_Selected text_

——————————

Pharmaceutical multinationals operating in China are rethinking rebate marketing as the country presses reforms in the industry, experts said at a medical conference that concluded on Friday in south China.
Fu Bin, an agent for several pharmaceutical multinationals in southwest China, said that many companies, in the face of stricter governmental supervision, have gradually abandoned the marketing gimmick following a spate of scandals that have tarnished their images.
Rebate marketing is a popular way of boosting product sales in the pharmaceutical sector, in which salespeople recommend new medical products to doctors and pharmacies using promotional funds from their companies.
The promotion efforts have resulted in bribery scandals, as some sales agents, under pressure to meet sales targets set by their companies, secretly offer lucrative kickbacks to doctors and pharmacies in a variety of forms, including refunds, overseas visits, conference expenses, and traveling opportunities, Fu said.
This often leads to doctors prescribing more drugs and abuse of antibiotics, added Fu, who was among scores of representatives of medicine manufacturers and pharmaceutical companies at the conference on pharmaceutical distribution in Nanning, capital of Guangxi Zhuang Autonomous Region.
China has seen a slew of cases of big pharmaceutical companies suspected of bribing doctors to ramp up benefits.
In July 2013, British pharmaceutical giant GlaxoSmithKline (GSK) was put under investigation for suspected bribery and tax-related offenses by Chinese authorities.
Just one month later, Beijing municipal authorities set up a joint investigation team to probe French drugmaker Sanofi after a Chinese newspaper published bribery allegations against the company.

——————————

_Excerpted records_
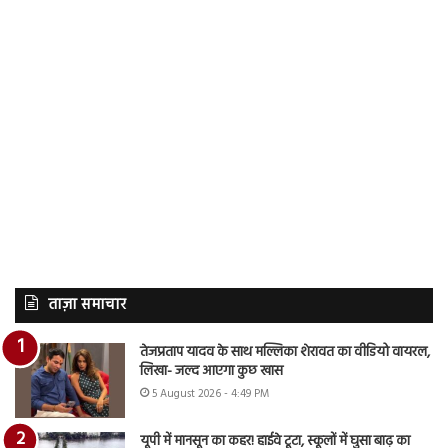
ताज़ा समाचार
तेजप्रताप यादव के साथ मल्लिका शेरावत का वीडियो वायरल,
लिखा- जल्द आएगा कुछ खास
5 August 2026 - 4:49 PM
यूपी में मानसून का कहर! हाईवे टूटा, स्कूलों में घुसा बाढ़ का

——————————

_Explore the material_
**A)** Answer these from the article on rebate marketing in China's drug industry:
(i) In which city was the medical conference held?
(ii) Which company came under investigation by Chinese authorities in July 2013?
(iii) What did Beijing municipal authorities set up to probe Sanofi?
**B)** List every form of kickback to doctors and pharmacies that the article on rebate marketing in China's drug industry names.
**C)** Pick up the article on rebate marketing in China's drug industry after its final sentence and keep writing.
The records are separate material from the article on rebate marketing in China's drug industry.

_Answers for the exercise_
**A)**
(i) Nanning, capital of Guangxi Zhuang Autonomous Region
(ii) GlaxoSmithKline (GSK)
(iii) A joint investigation team

**B)** Refunds, overseas visits, conference expenses, traveling opportunities

**C)**
On the heels of the reports, the National Health and Family Planning Commission vowed to step up its efforts to curb commercial bribery in the pharmaceutical industry and health service sector, planning to blacklist pharmaceutical companies and individuals involved in bribery.
Government clamp-down and strengthened societal supervision have motivated pharmaceutical companies to reconsider their marketing strategies to rebuild their images, according to Fu Bin, who has experience dealing with these companies.
GSK, for instance, has announced that it would scrap funds used for hiring healthcare professionals to promote their products to those authorized to prescribe drugs.
The pharmaceutical juggernaut, which closely linked salaries to sales, will also adopt a new marketing model in China by focusing on the needs of patients, according to Herve Gisserot, senior vice president of GSK.
Zhang Mingfang, a professor at Guangxi University of Chinese Medicine, said that such changes are an inevitable trend in the industry.
Zhang’s view echoes that of Zhang Heming, secretary with the board of directors of China Shijiazhuang Pharmaceutical Group Co., Ltd., who sees the waning rebate sales model as a sign of pharmaceutical companies “moving in the right direction.”
“Other international pharmaceutical companies will follow suit if GSK’s new model works in China,” Zhang said.